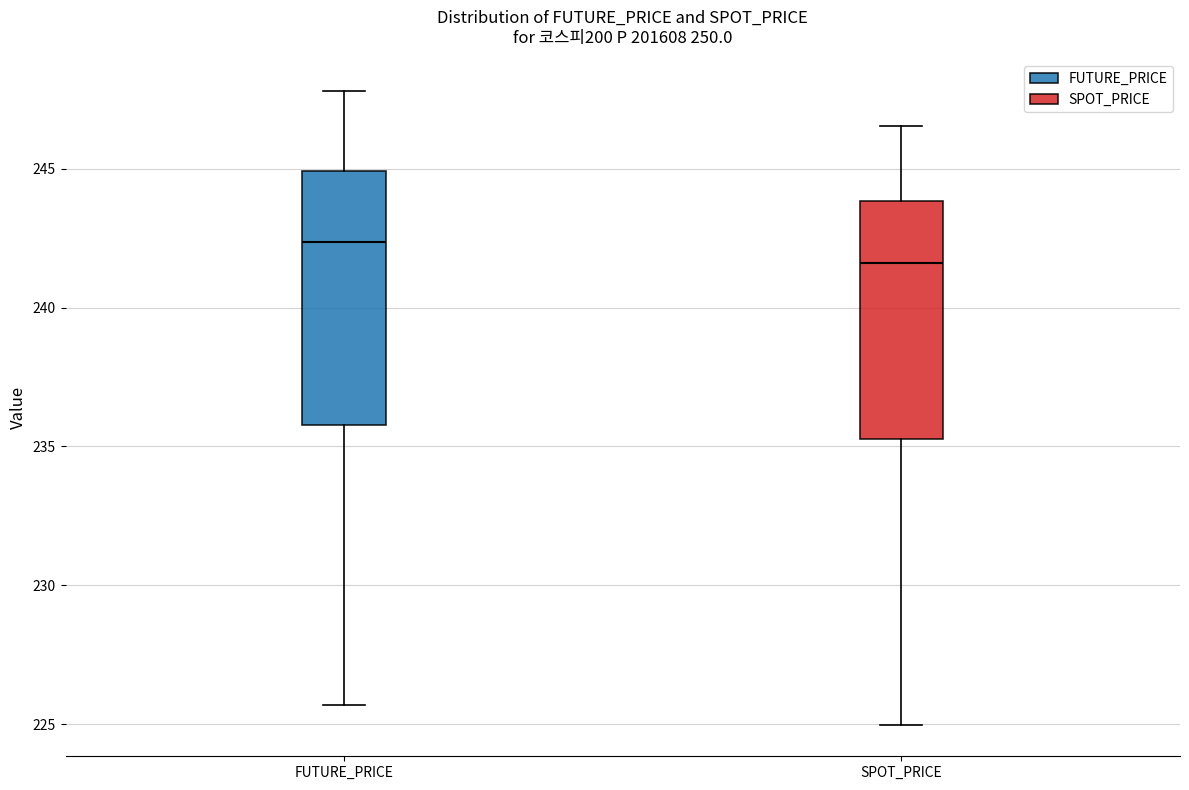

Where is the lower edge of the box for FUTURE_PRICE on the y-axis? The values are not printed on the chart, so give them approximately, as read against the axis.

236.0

---------------

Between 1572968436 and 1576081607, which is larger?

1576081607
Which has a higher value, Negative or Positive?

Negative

---------------

*EXERCISE DETAILS:* Report each line above that contains the word "Negative", copied in full. Case counts.

*EXPECTED ANSWER:*
Which has a higher value, Negative or Positive?
Negative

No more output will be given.